I now receive a message from my husband informing me that he has purchased two cheap tickets from a shady character outside the venue, and that I can soon expect to see him and my son in the seats to my left. I am delighted that they have decided to join me, partly to share the experience with them, albeit from different vantage points, and partly because of the knowledge that in years to come, my son will be able to say that when he was 13 years old he saw Morrissey live at Wembley arena. He doesn’t realise yet.

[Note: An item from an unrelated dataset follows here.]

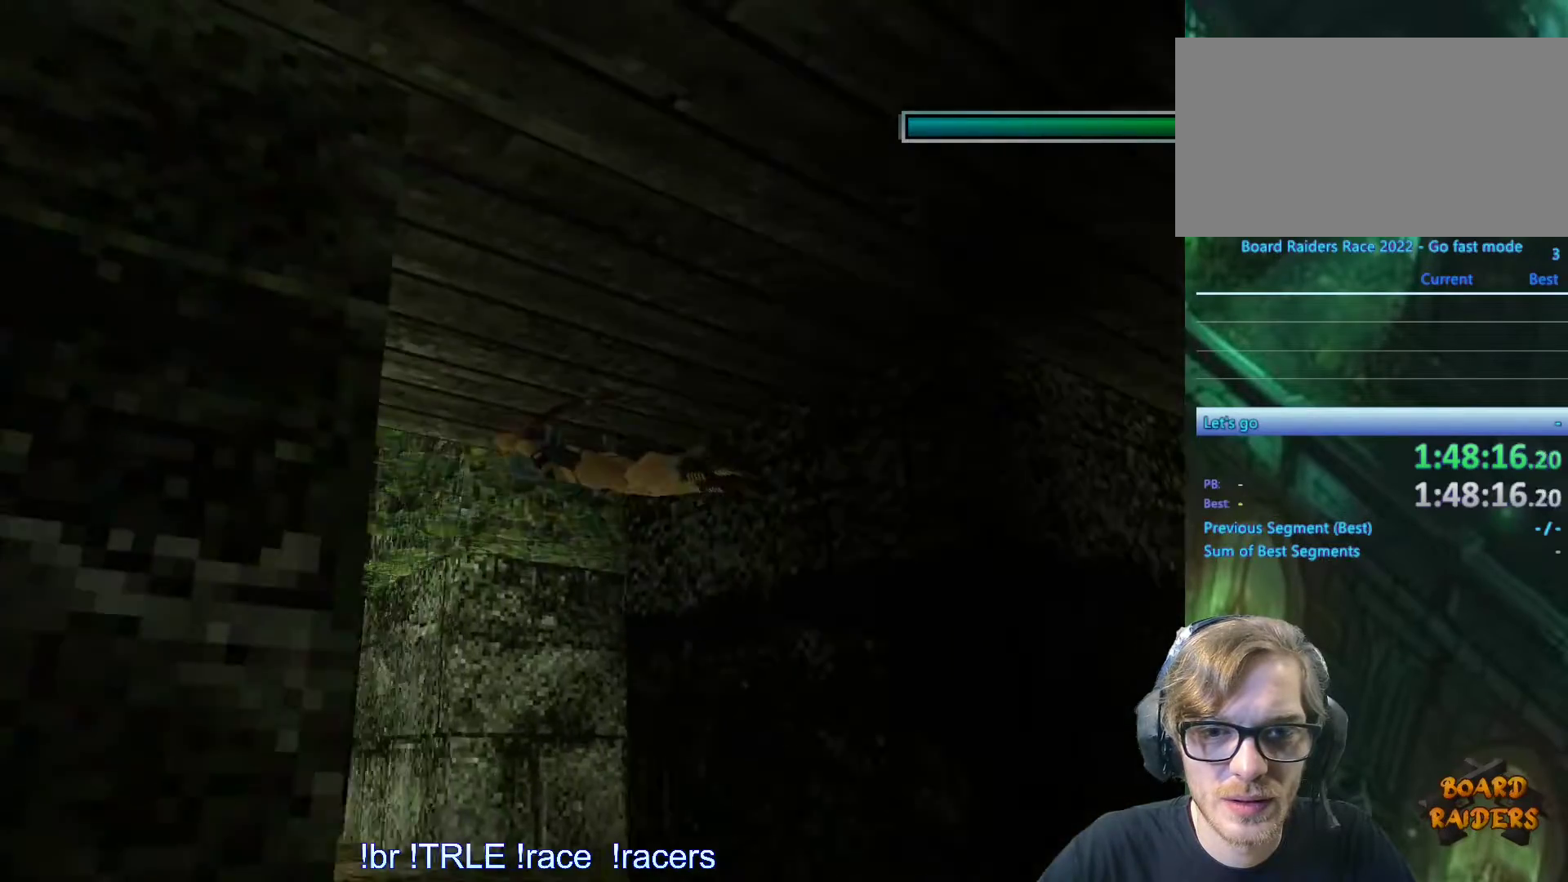
{"keys": ["alt", "down", "left"], "events": [[250, "left", "down"]]}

Since the crowd are not so tightly packed together as they were at this point in Leeds, I am able to sit down during the 2 ½ hour wait for the show to begin, leaning back against the barrier looking at my phone and many pairs of feet, and I have hopes that we will not experience the same degree of pushing and shoving that we did in Leeds. Not so. As soon as the show begins, the crowd turn into a rabid mob, and I must continually ensure that my arm is pressed up against that of the young man on my right in order to prevent us being ousted from our coveted barrier spots. This has the effect of inching us gradually to the right over time, and the young lady on my left is not so savvy and is later replaced by a fresh face. Whenever Morrissey comes near I have to block my ears to protect them from the piercing shrieks of young audience members at my shoulders.

I only describe these details, of which I am vaguely aware during the show, because I find it so impossible to describe the real drama, happening on stage right in front of me.

At the end of the show Morrissey throws his t-shirt towards us but it doesn’t make the extra distance and lands in the void before us amidst a tussle between security and a crowd member they are apparently in the process of ejecting. There are more screams, and one of the security guards responds by quickly tossing the coveted item towards us. A young lady just near me is the lucky recipient, wisely ducking down into the darkness with her prize, and despite the jungle of grappling hands, when the lights come up and the crowd starts to disperse, she stands against the barrier with a look of disbelief on her face. After some enquiry, it is confirmed that she has managed to retain the entire t-shirt, I assume secreted somewhere about her person, and it is now she who smiles like the cat that got the cream.

Outside there is a gathering of various familiar faces, and we eventually head with some Canadian friends to our hotel bar, since this means our son can go to bed whilst we stay up for drinks. I expect the bar to be dead and lifeless, but it is packed with Morrissey fans and buzzing with post-show merriment.

The next day brings more London sight-seeing and a visit to Boz and Lynn in their little Camden record store. We chat with them as if they are old friends, before heading out again to explore Camden market, which we are informed is much quieter than usual amidst coronavirus fears. “I wouldn’t travel on the Tube”, Boz states, and there is a sense that things are closing in on us. Indeed, the next few days bring the curtains down on life as we currently know it, and our weekend in London is still remembered as our last jaunt before lockdown.